Lamuriar, não Adianta!
Godofredo, o gato angorá de pelo branco, bigodes bem aparado, sempre com olhar de soberba por pertencer à classe alta do Senado Federal, dormiu como um príncipe depois que soube do resultado da Suprema Corte, que manteve Lucas Frajola, o gato tinhoso, na Presidência da Casa. Ah! Que dia esplendido para a privilegiada estirpe da gatunagem, e pensar que hoje é o dia da Justiça! Que bom viver neste país tropical, abençoado por Deus, bonito por natureza. Frase que deu até música! Godofredo acordou disposto e bem humorado, estava no auge de sua vida pública , tinha eleitores fiéis em número suficiente para garantir sua próxima reeleição a tão consagrador cargo público.
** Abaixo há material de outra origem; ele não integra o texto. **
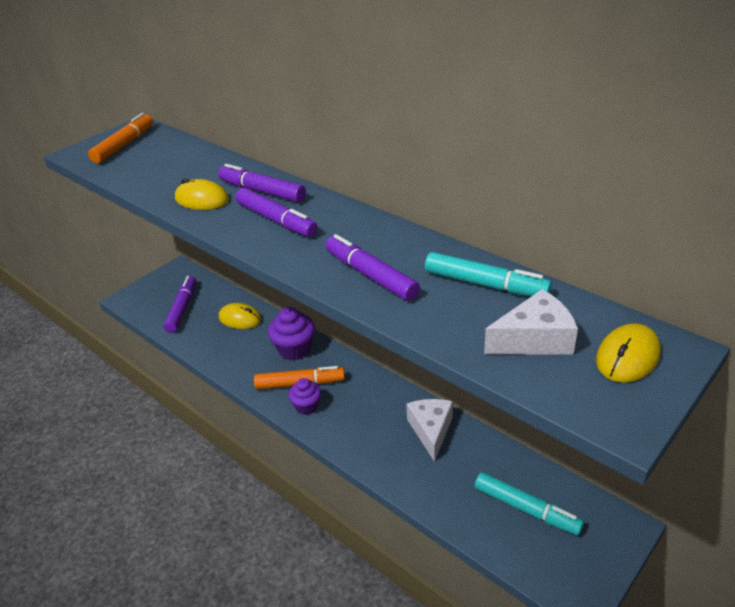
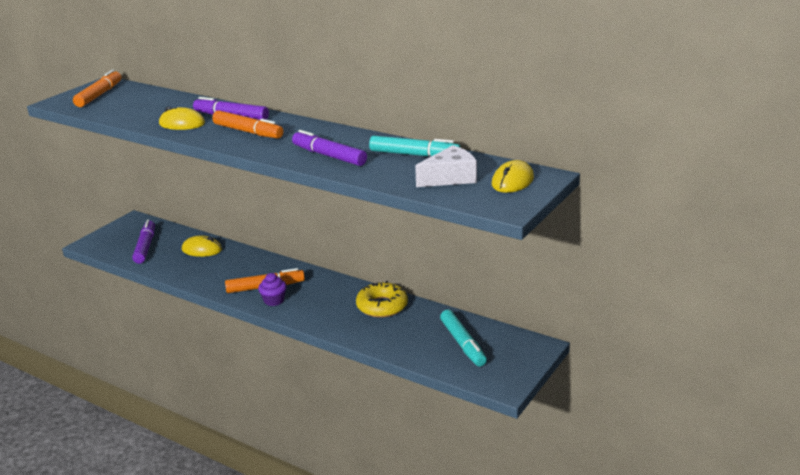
camera: 10 degrees left, 10 degrees down
(276, 220) = (248, 132): purple marker -> orange marker
(294, 349) = (256, 266): purple cupcake -> none
(431, 430) = (382, 306): white cheese -> yellow donut
(526, 509) = (463, 344): turquoise marker -> turquoise marker turned 45 degrees clockwise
Ser senador no país da Gatolândia não é para qualquer mortal. Gostava das sessões plenárias para tomar cafezinho e bajular o chefe, o Presidente Frajola.
Este era um líder nato, estava acima de qualquer lei e nem dava bola para atender oficial de justiça, não perdia tempo para dar atenção a pouca coisa. Acatar decisão judicial estava fora do seu mundo, pois era importante demais para cuidar de formalidades menores. É por isto que Godofredo adorava a sua vida de senador, jamais pensou em disputar cargo menor como de deputado porque este não goza de benesses e nem de conchavos com alguns membros do Tribunal Maior. Ah! Que vida boa, dizia consigo a cada minuto.Lembrou de repente que tinha uma tarefa muito agradável pela frente, fazia parte da Comissão formada para elaborar um substitutivo do projeto popular denominado originariamente de "Dez Medidas de Combate a Corrupção" , e estava disposto a dar total apoio para anistiar com urgência o "Caixa 2" e enfezar a vida de Juízes, Promotores e policiais enquadrando-os como malfeitores e nocivos à corrupção.
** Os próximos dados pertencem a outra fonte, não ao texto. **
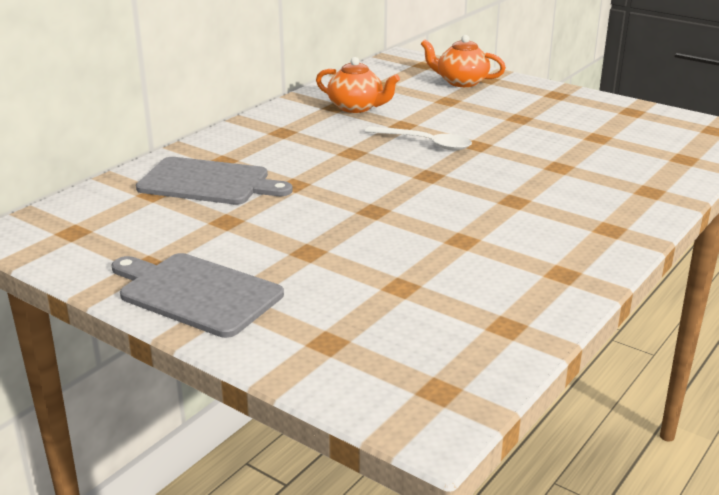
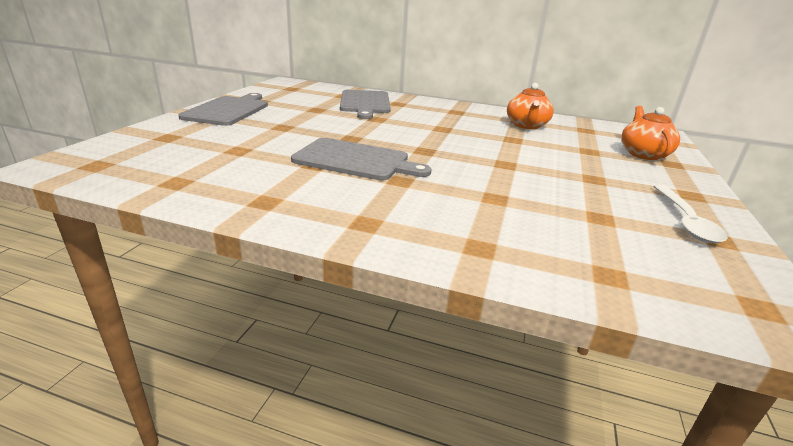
camera: 70 degrees right, 0 degrees up
(425, 143) = (485, 147): white spoon -> white spoon (685, 221)
(453, 216) = (356, 160): none -> grey cutting board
Seu posicionamento era questão fechada com o relator da matéria. Não entrava na sua cabeça o porquê combater a corrupção , esta no seu sentir é mola propulsora de qualquer agente público para obter a sua independência econômica, de ver a vida com outros olhos, sem inveja e nem ódio. Por que acabar com isto? Pobre não sabe o que é bom e vive comendo o pão que o diabo amassou, passando final de semana em Matinhos , assistindo na TV aberta o programa do Faustão e tomando gasosa vermelha da Cini , mas não perde a esperança de querer moralizar o país.
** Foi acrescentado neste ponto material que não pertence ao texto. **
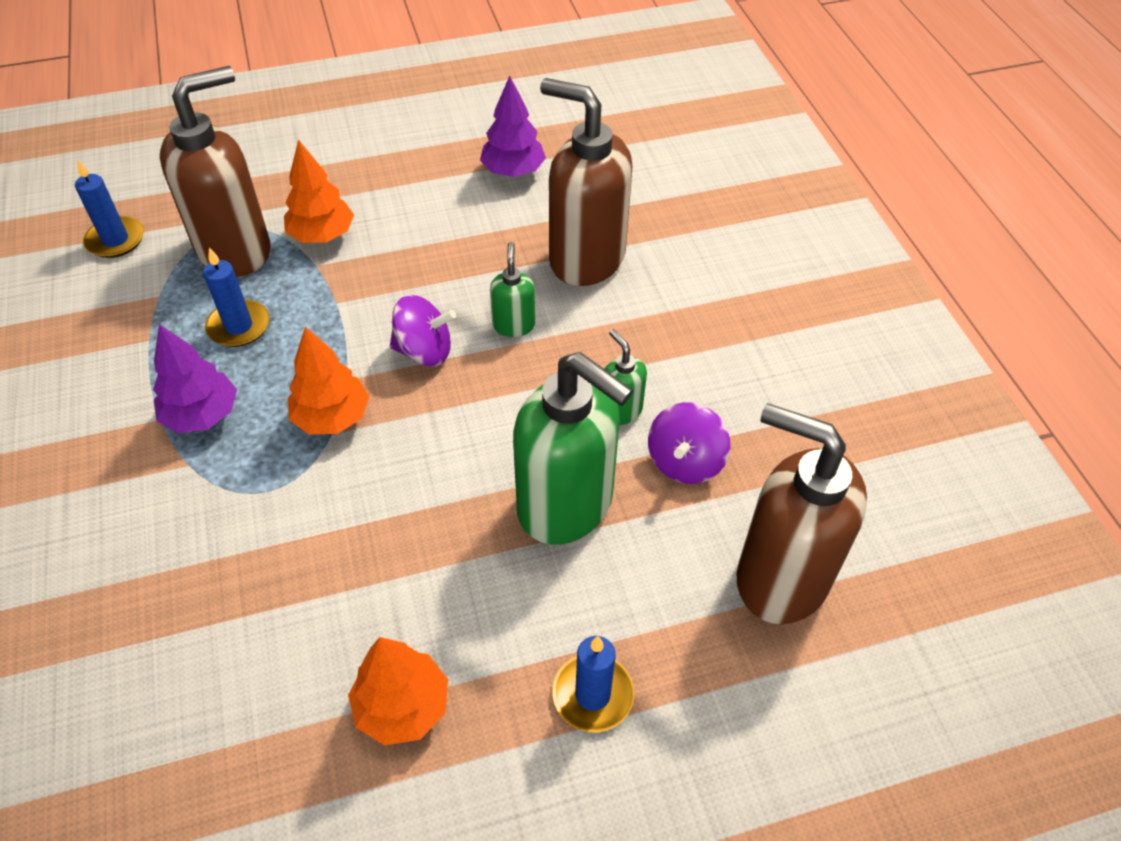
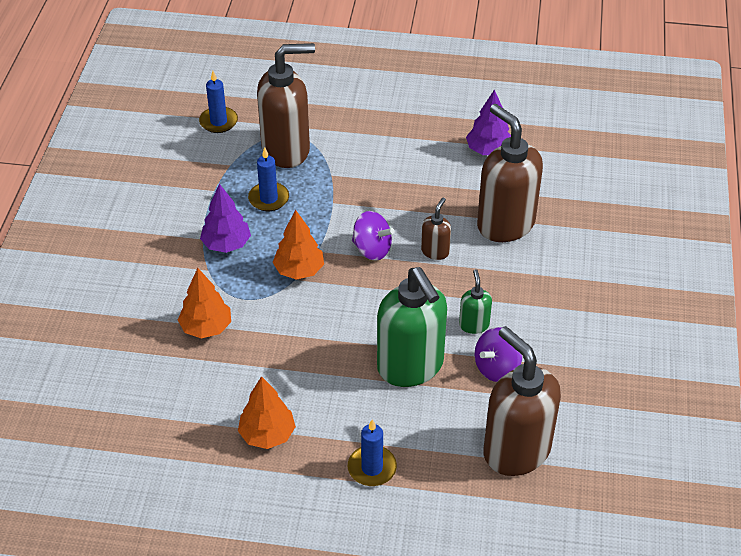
camera: 25 degrees right, 5 degrees down
(322, 235) = (343, 157): orange tree -> orange tree (206, 327)
(513, 325) = (435, 251): green soap dispenser -> brown soap dispenser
Por que? Por que não se juntar com a turma que mama? Godofredo sempre fica indignado com o clamor do povo que não entende a sua classe de político , pois se o povo quiser participar é possível dar um jeitinho, tudo é o possível nesta terra de Sarney . Só não é possível querer por ordem e moralizar esta terra! Não, não e não! Pronto, o bom humor de Godofredo , sumiu!
Ele não gosta de pensar no que o povo quer, nem em mudanças que implique no final de suas regalias. Seus olhos cor de amêndoa, escureceram, o pelo das costas ficou ouriçado, suas unhas retrateis se alongaram e com puro ar de deboche, querendo "desopilar seu fígado", passou a mão no telefone e quando uma voz do outro lado da linha atendeu, perguntou com voz suave :
- Quem fala?
- O Moro!
- Ah! Feliz dia da Justiça para você e todos os seus colegas!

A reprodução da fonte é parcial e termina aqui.